- The data

------------------------------------

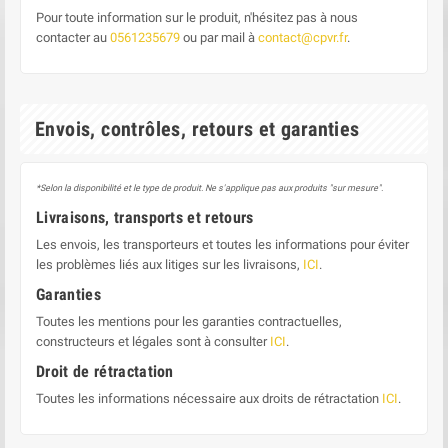
Pour toute information sur le produit, n'hésitez pas à nous
contacter au
0561235679
ou par mail à
contact@cpvr.fr
.
Envois, contrôles, retours et garanties
*Selon la disponibilité et le type de produit. Ne s'applique pas aux produits "sur mesure".
Livraisons, transports et retours
Les envois, les transporteurs et toutes les informations pour éviter
les problèmes liés aux litiges sur les livraisons,
ICI
.
Garanties
Toutes les mentions pour les garanties contractuelles,
constructeurs et légales sont à consulter
ICI
.
Droit de rétractation
Toutes les informations nécessaire aux droits de rétractation
ICI
.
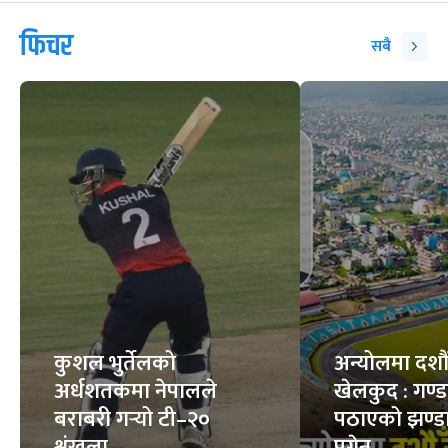
फिचर
सबै
कुशल भुर्तेलको
अन्योलमा दशौँ र
अर्धशतकमा नेपालले
खेलकुद : गण्
बराबरी गर्‍यो टी–२०
पठाएको झण्डा
शृंखला
पुगेन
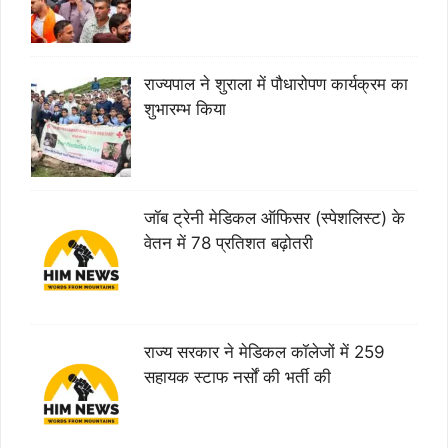
राज्यपाल ने शुराला में पौधारोपण कार्यक्रम का
शुभारम्भ किया
जॉब ट्रेनी मेडिकल ऑफिसर (स्पेशलिस्ट) के
वेतन में 78 प्रतिशत बढ़ोतरी
राज्य सरकार ने मेडिकल कॉलेजों में 259
सहायक स्टाफ नर्सों की भर्ती की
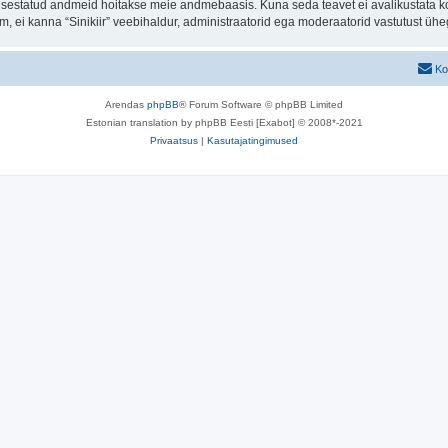
t sisestatud andmeid hoitakse meie andmebaasis. Kuna seda teavet ei avalikustata k
rum, ei kanna “Sinikiir” veebihaldur, administraatorid ega moderaatorid vastutust ü
Ko
Arendas
phpBB
® Forum Software © phpBB Limited
Estonian translation by phpBB Eesti [Exabot] © 2008*-2021
Privaatsus
|
Kasutajatingimused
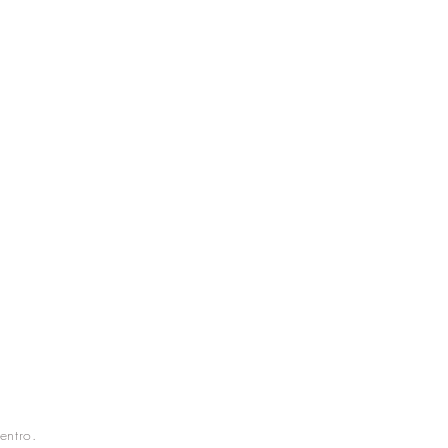
entro.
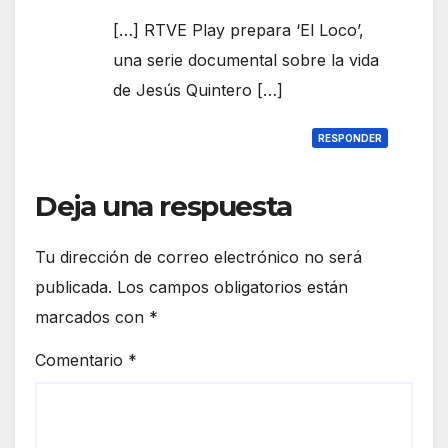
[…] RTVE Play prepara ‘El Loco’,
una serie documental sobre la vida
de Jesús Quintero […]
RESPONDER
Deja una respuesta
Tu dirección de correo electrónico no será
publicada.
Los campos obligatorios están
marcados con
*
Comentario
*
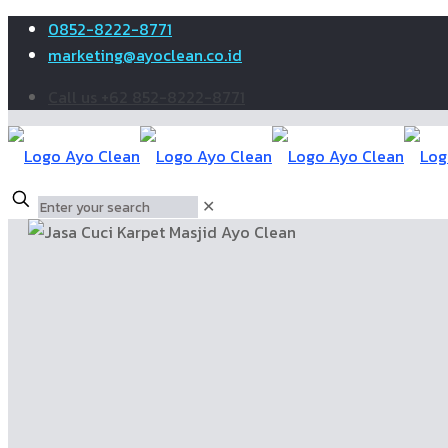
0852-8222-8771
marketing@ayoclean.co.id
Call us +62 852-8222-8771
✕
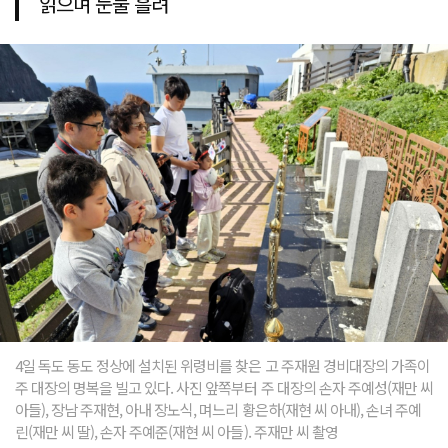
읽으며 눈물 흘려
4일 독도 동도 정상에 설치된 위령비를 찾은 고 주재원 경비대장의 가족이
주 대장의 명복을 빌고 있다. 사진 앞쪽부터 주 대장의 손자 주예성(재만 씨
아들), 장남 주재현, 아내 장노식, 며느리 황은하(재현 씨 아내), 손녀 주예
린(재만 씨 딸), 손자 주예준(재현 씨 아들). 주재만 씨 촬영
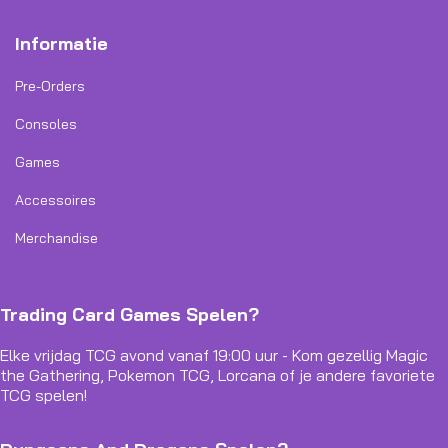
Informatie
Pre-Orders
Consoles
Games
Accessoires
Merchandise
Trading Card Games Spelen?
Elke vrijdag TCG avond vanaf 19:00 uur - Kom gezellig Magic
the Gathering, Pokemon TCG, Lorcana of je andere favoriete
TCG spelen!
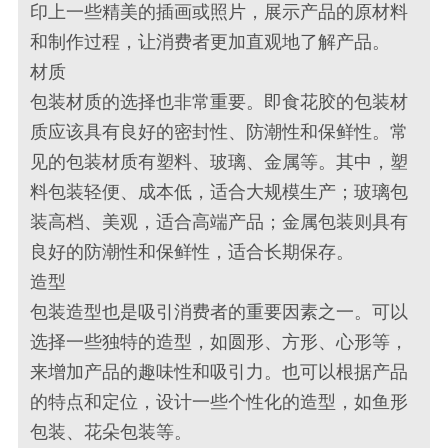
印上一些精美的插画或照片，展示产品的原材料
和制作过程，让消费者更加直观地了解产品。
材质
包装材质的选择也非常重要。即食花胶的包装材
质应该具有良好的密封性、防潮性和保鲜性。常
见的包装材质有塑料、玻璃、金属等。其中，塑
料包装轻便、成本低，适合大规模生产；玻璃包
装高档、美观，适合高端产品；金属包装则具有
良好的防潮性和保鲜性，适合长期保存。
造型
包装造型也是吸引消费者的重要因素之一。可以
选择一些独特的造型，如圆形、方形、心形等，
来增加产品的趣味性和吸引力。也可以根据产品
的特点和定位，设计一些个性化的造型，如鱼形
包装、花朵包装等。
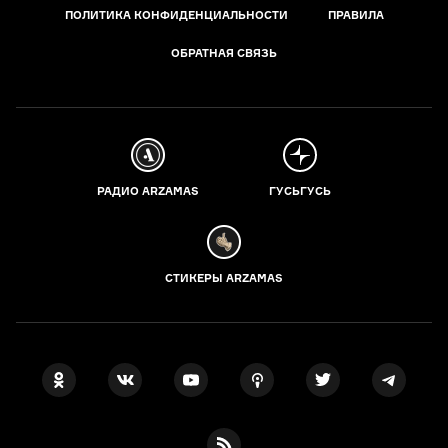
ПОЛИТИКА КОНФИДЕНЦИАЛЬНОСТИ
ПРАВИЛА
ОБРАТНАЯ СВЯЗЬ
РАДИО ARZAMAS
ГУСЬГУСЬ
СТИКЕРЫ ARZAMAS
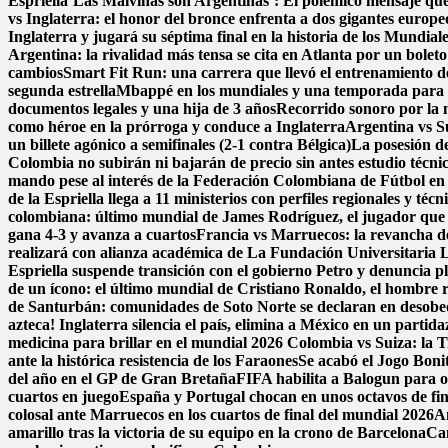
Espriella
‘Las Malvinas son Argentinas’: El polémico mensaje que 
vs Inglaterra: el honor del bronce enfrenta a dos gigantes europe
Inglaterra y jugará su séptima final en la historia de los Mundial
Argentina: la rivalidad más tensa se cita en Atlanta por un boleto
cambios
Smart Fit Run: una carrera que llevó el entrenamiento de 
segunda estrella
Mbappé en los mundiales y una temporada para e
documentos legales y una hija de 3 años
Recorrido sonoro por la 
como héroe en la prórroga y conduce a Inglaterra
Argentina vs Su
un billete agónico a semifinales (2-1 contra Bélgica)
La posesión de
Colombia no subirán ni bajarán de precio sin antes estudio técni
mando pese al interés de la Federación Colombiana de Fútbol en
de la Espriella llega a 11 ministerios con perfiles regionales y técn
colombiana: último mundial de James Rodríguez, el jugador que 
gana 4-3 y avanza a cuartos
Francia vs Marruecos: la revancha de 
realizará con alianza académica de La Fundación Universitaria 
Espriella suspende transición con el gobierno Petro y denuncia p
de un ícono: el último mundial de Cristiano Ronaldo, el hombre 
de Santurbán: comunidades de Soto Norte se declaran en desobedi
azteca! Inglaterra silencia el país, elimina a México en un parti
medicina para brillar en el mundial 2026
Colombia vs Suiza: la Tr
ante la histórica resistencia de los Faraones
Se acabó el Jogo Bon
del año en el GP de Gran Bretaña
FIFA habilita a Balogun para o
cuartos en juego
España y Portugal chocan en unos octavos de fina
colosal ante Marruecos en los cuartos de final del mundial 2026
A
amarillo tras la victoria de su equipo en la crono de Barcelona
Can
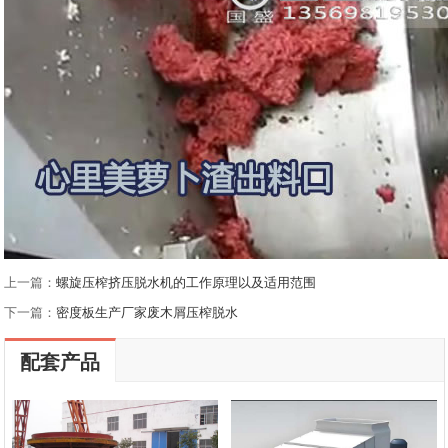
上一篇：
螺旋压榨挤压脱水机的工作原理以及适用范围
下一篇：
密度板生产厂家废木屑压榨脱水
配套产品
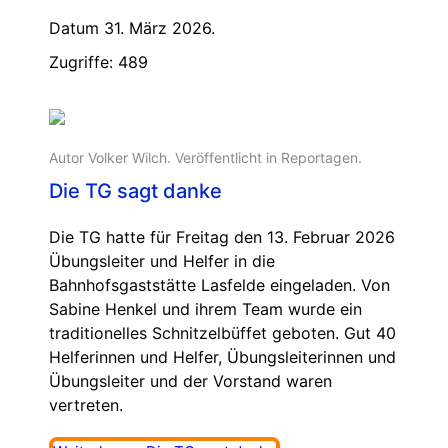
Datum 31. März 2026.
Zugriffe: 489
Autor Volker Wilch. Veröffentlicht in
Reportagen
.
Die TG sagt danke
Die TG hatte für Freitag den 13. Februar 2026
Übungsleiter und Helfer in die
Bahnhofsgaststätte Lasfelde eingeladen. Von
Sabine Henkel und ihrem Team wurde ein
traditionelles Schnitzelbüffet geboten. Gut 40
Helferinnen und Helfer, Übungsleiterinnen und
Übungsleiter und der Vorstand waren
vertreten.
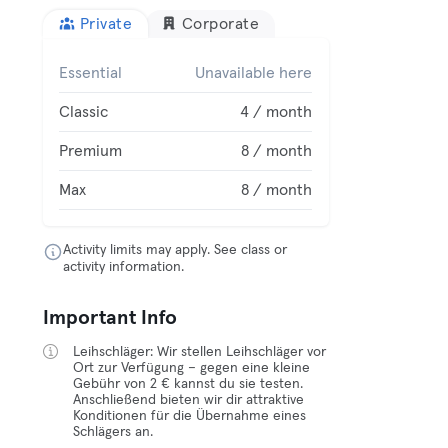
Private
Corporate
Essential
Unavailable here
Classic
4 / month
Premium
8 / month
Max
8 / month
Activity limits may apply. See class or
activity information.
Important Info
Leihschläger: Wir stellen Leihschläger vor
Ort zur Verfügung – gegen eine kleine
Gebühr von 2 € kannst du sie testen.
Anschließend bieten wir dir attraktive
Konditionen für die Übernahme eines
Schlägers an.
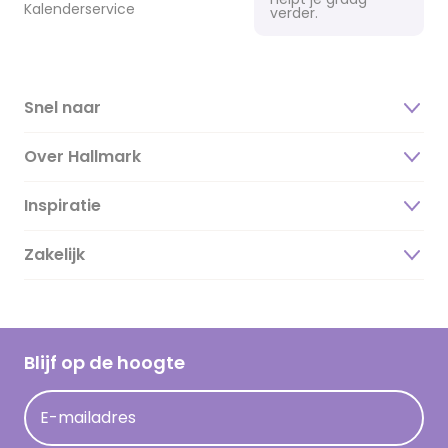
Kalenderservice
verder.
Snel naar
Over Hallmark
Inspiratie
Over ons
Duurzaamheid
Zakelijk
Magazine
Vacatures
Inspiratieteksten
Inloggen retailer
Werken bij Hallmark
Cadeau inspiratie
Hallmark Kaartclub
Blijf op de hoogte
Kaartinspiratie
Acties
E-mailadres
Persberichten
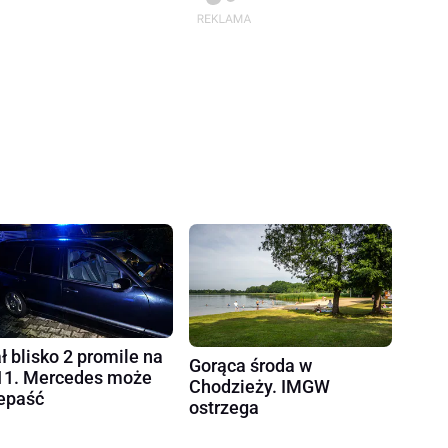
ł blisko 2 promile na
Gorąca środa w
1. Mercedes może
Chodzieży. IMGW
epaść
ostrzega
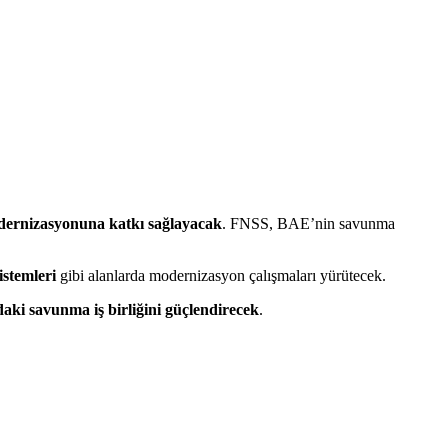
modernizasyonuna katkı sağlayacak
. FNSS, BAE’nin savunma
istemleri
gibi alanlarda modernizasyon çalışmaları yürütecek.
daki savunma iş birliğini güçlendirecek
.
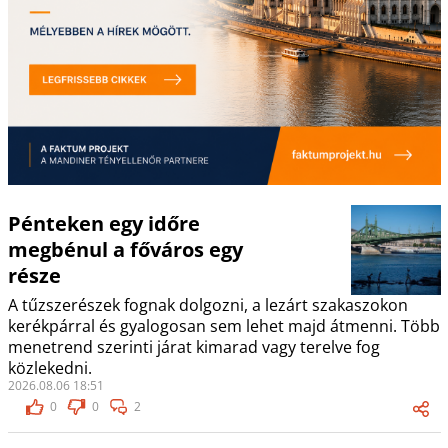
Pénteken egy időre
megbénul a főváros egy
része
A tűzszerészek fognak dolgozni, a lezárt szakaszokon
kerékpárral és gyalogosan sem lehet majd átmenni. Több
menetrend szerinti járat kimarad vagy terelve fog
közlekedni.
2026.08.06 18:51
0
0
2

------------------------------------

Write out the text read from every row above, line for line and unchanged, leaving out the pictures.

- Response for this exercise
Pour toute information sur le produit, n'hésitez pas à nous
contacter au
0561235679
ou par mail à
contact@cpvr.fr
.
Envois, contrôles, retours et garanties
*Selon la disponibilité et le type de produit. Ne s'applique pas aux produits "sur mesure".
Livraisons, transports et retours
Les envois, les transporteurs et toutes les informations pour éviter
les problèmes liés aux litiges sur les livraisons,
ICI
.
Garanties
Toutes les mentions pour les garanties contractuelles,
constructeurs et légales sont à consulter
ICI
.
Droit de rétractation
Toutes les informations nécessaire aux droits de rétractation
ICI
.
फिचर
सबै
कुशल भुर्तेलको
अन्योलमा दशौँ र
अर्धशतकमा नेपालले
खेलकुद : गण्
बराबरी गर्‍यो टी–२०
पठाएको झण्डा
शृंखला
पुगेन
राज्यपाल ने शुराला में पौधारोपण कार्यक्रम का
शुभारम्भ किया
जॉब ट्रेनी मेडिकल ऑफिसर (स्पेशलिस्ट) के
वेतन में 78 प्रतिशत बढ़ोतरी
राज्य सरकार ने मेडिकल कॉलेजों में 259
सहायक स्टाफ नर्सों की भर्ती की
t sisestatud andmeid hoitakse meie andmebaasis. Kuna seda teavet ei avalikustata k
rum, ei kanna “Sinikiir” veebihaldur, administraatorid ega moderaatorid vastutust ü
Ko
Arendas
phpBB
® Forum Software © phpBB Limited
Estonian translation by phpBB Eesti [Exabot] © 2008*-2021
Privaatsus
|
Kasutajatingimused
entro.
[…] RTVE Play prepara ‘El Loco’,
una serie documental sobre la vida
de Jesús Quintero […]
RESPONDER
Deja una respuesta
Tu dirección de correo electrónico no será
publicada.
Los campos obligatorios están
marcados con
*
Comentario
*
0852-8222-8771
marketing@ayoclean.co.id
Call us +62 852-8222-8771
✕
읽으며 눈물 흘려
4일 독도 동도 정상에 설치된 위령비를 찾은 고 주재원 경비대장의 가족이
주 대장의 명복을 빌고 있다. 사진 앞쪽부터 주 대장의 손자 주예성(재만 씨
아들), 장남 주재현, 아내 장노식, 며느리 황은하(재현 씨 아내), 손녀 주예
린(재만 씨 딸), 손자 주예준(재현 씨 아들). 주재만 씨 촬영
Informatie
Pre-Orders
Consoles
Games
Accessoires
Merchandise
Trading Card Games Spelen?
Elke vrijdag TCG avond vanaf 19:00 uur - Kom gezellig Magic
the Gathering, Pokemon TCG, Lorcana of je andere favoriete
TCG spelen!
印上一些精美的插画或照片，展示产品的原材料
和制作过程，让消费者更加直观地了解产品。
材质
包装材质的选择也非常重要。即食花胶的包装材
质应该具有良好的密封性、防潮性和保鲜性。常
见的包装材质有塑料、玻璃、金属等。其中，塑
料包装轻便、成本低，适合大规模生产；玻璃包
装高档、美观，适合高端产品；金属包装则具有
良好的防潮性和保鲜性，适合长期保存。
造型
包装造型也是吸引消费者的重要因素之一。可以
选择一些独特的造型，如圆形、方形、心形等，
来增加产品的趣味性和吸引力。也可以根据产品
的特点和定位，设计一些个性化的造型，如鱼形
包装、花朵包装等。
ПОЛИТИКА КОНФИДЕНЦИАЛЬНОСТИ
ПРАВИЛА
ОБРАТНАЯ СВЯЗЬ
РАДИО ARZAMAS
ГУСЬГУСЬ
СТИКЕРЫ ARZAMAS
Espriella
‘Las Malvinas son Argentinas’: El polémico mensaje que 
vs Inglaterra: el honor del bronce enfrenta a dos gigantes europe
Inglaterra y jugará su séptima final en la historia de los Mundial
Argentina: la rivalidad más tensa se cita en Atlanta por un boleto
cambios
Smart Fit Run: una carrera que llevó el entrenamiento de 
segunda estrella
Mbappé en los mundiales y una temporada para e
documentos legales y una hija de 3 años
Recorrido sonoro por la 
como héroe en la prórroga y conduce a Inglaterra
Argentina vs Su
un billete agónico a semifinales (2-1 contra Bélgica)
La posesión de
Colombia no subirán ni bajarán de precio sin antes estudio técni
mando pese al interés de la Federación Colombiana de Fútbol en
de la Espriella llega a 11 ministerios con perfiles regionales y técn
colombiana: último mundial de James Rodríguez, el jugador que 
gana 4-3 y avanza a cuartos
Francia vs Marruecos: la revancha de 
realizará con alianza académica de La Fundación Universitaria 
Espriella suspende transición con el gobierno Petro y denuncia p
de un ícono: el último mundial de Cristiano Ronaldo, el hombre 
de Santurbán: comunidades de Soto Norte se declaran en desobedi
azteca! Inglaterra silencia el país, elimina a México en un parti
medicina para brillar en el mundial 2026
Colombia vs Suiza: la Tr
ante la histórica resistencia de los Faraones
Se acabó el Jogo Bon
del año en el GP de Gran Bretaña
FIFA habilita a Balogun para o
cuartos en juego
España y Portugal chocan en unos octavos de fina
colosal ante Marruecos en los cuartos de final del mundial 2026
A
amarillo tras la victoria de su equipo en la crono de Barcelona
Can
上一篇：
螺旋压榨挤压脱水机的工作原理以及适用范围
下一篇：
密度板生产厂家废木屑压榨脱水
配套产品
Datum 31. März 2026.
Zugriffe: 489
Autor Volker Wilch. Veröffentlicht in
Reportagen
.
Die TG sagt danke
Die TG hatte für Freitag den 13. Februar 2026
Übungsleiter und Helfer in die
Bahnhofsgaststätte Lasfelde eingeladen. Von
Sabine Henkel und ihrem Team wurde ein
traditionelles Schnitzelbüffet geboten. Gut 40
Helferinnen und Helfer, Übungsleiterinnen und
Übungsleiter und der Vorstand waren
vertreten.
Private
Corporate
Essential
Unavailable here
Classic
4 / month
Premium
8 / month
Max
8 / month
Activity limits may apply. See class or
activity information.
Important Info
Leihschläger: Wir stellen Leihschläger vor
Ort zur Verfügung – gegen eine kleine
Gebühr von 2 € kannst du sie testen.
Anschließend bieten wir dir attraktive
Konditionen für die Übernahme eines
Schlägers an.
Kalenderservice
verder.
Snel naar
Over Hallmark
Inspiratie
Over ons
Duurzaamheid
Zakelijk
Magazine
Vacatures
Inspiratieteksten
Inloggen retailer
Werken bij Hallmark
Cadeau inspiratie
Hallmark Kaartclub
Blijf op de hoogte
Kaartinspiratie
Acties
E-mailadres
Persberichten
ł blisko 2 promile na
Gorąca środa w
1. Mercedes może
Chodzieży. IMGW
epaść
ostrzega
modernizasyonuna katkı sağlayacak
. FNSS, BAE’nin savunma
istemleri
gibi alanlarda modernizasyon çalışmaları yürütecek.
daki savunma iş birliğini güçlendirecek
.
Pénteken egy időre
megbénul a főváros egy
része
A tűzszerészek fognak dolgozni, a lezárt szakaszokon
kerékpárral és gyalogosan sem lehet majd átmenni. Több
menetrend szerinti járat kimarad vagy terelve fog
közlekedni.
2026.08.06 18:51
0
0
2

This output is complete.